HuggingGPT: From Multimodal to AGI

GPT

Source: Machine Heart

ChatGPT has become the manager of hundreds of models.

In recent months, the successive popularity of ChatGPT and GPT-4 has showcased the extraordinary capabilities of large language models (LLMs) in language understanding, generation, interaction, and reasoning, attracting significant attention from both academia and industry, and revealing the potential of LLMs in constructing general artificial intelligence (AGI) systems.

To achieve AGI, LLMs face numerous challenges, including:

Limited by the input and output forms of text generation, current LLMs lack the ability to process complex information such as visual and auditory data;
In real-world scenarios, some complex tasks often consist of multiple sub-tasks, requiring the scheduling and collaboration of multiple models, which exceeds the capabilities of language models;
For some challenging tasks, LLMs show excellent results in zero-shot or few-shot scenarios, but they still lag behind some specialized fine-tuned models.

Among these, the most crucial point is that achieving AGI requires solving complex AI tasks across different domains and modalities, while most existing AI models are designed for specific domains and tasks.

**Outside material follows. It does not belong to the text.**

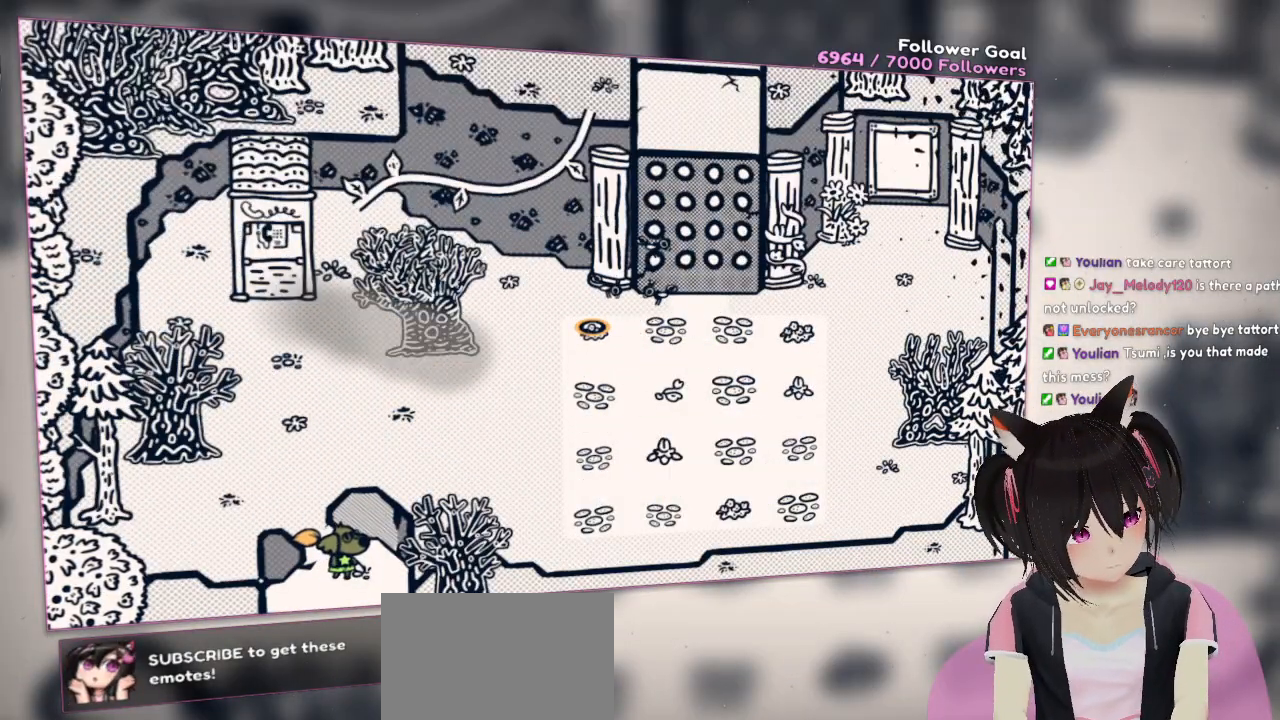
{"buttons": [], "left_stick": "center", "right_stick": "center", "events": []}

Based on this, researchers from Zhejiang University and Microsoft Research Asia recently proposed a novel method that allows LLMs to act as controllers to manage existing AI models to solve complex AI tasks, using language as a universal interface. The research presents HuggingGPT, a system that utilizes LLMs to connect various AI models in the machine learning community (e.g., HuggingFace) to solve complex AI tasks.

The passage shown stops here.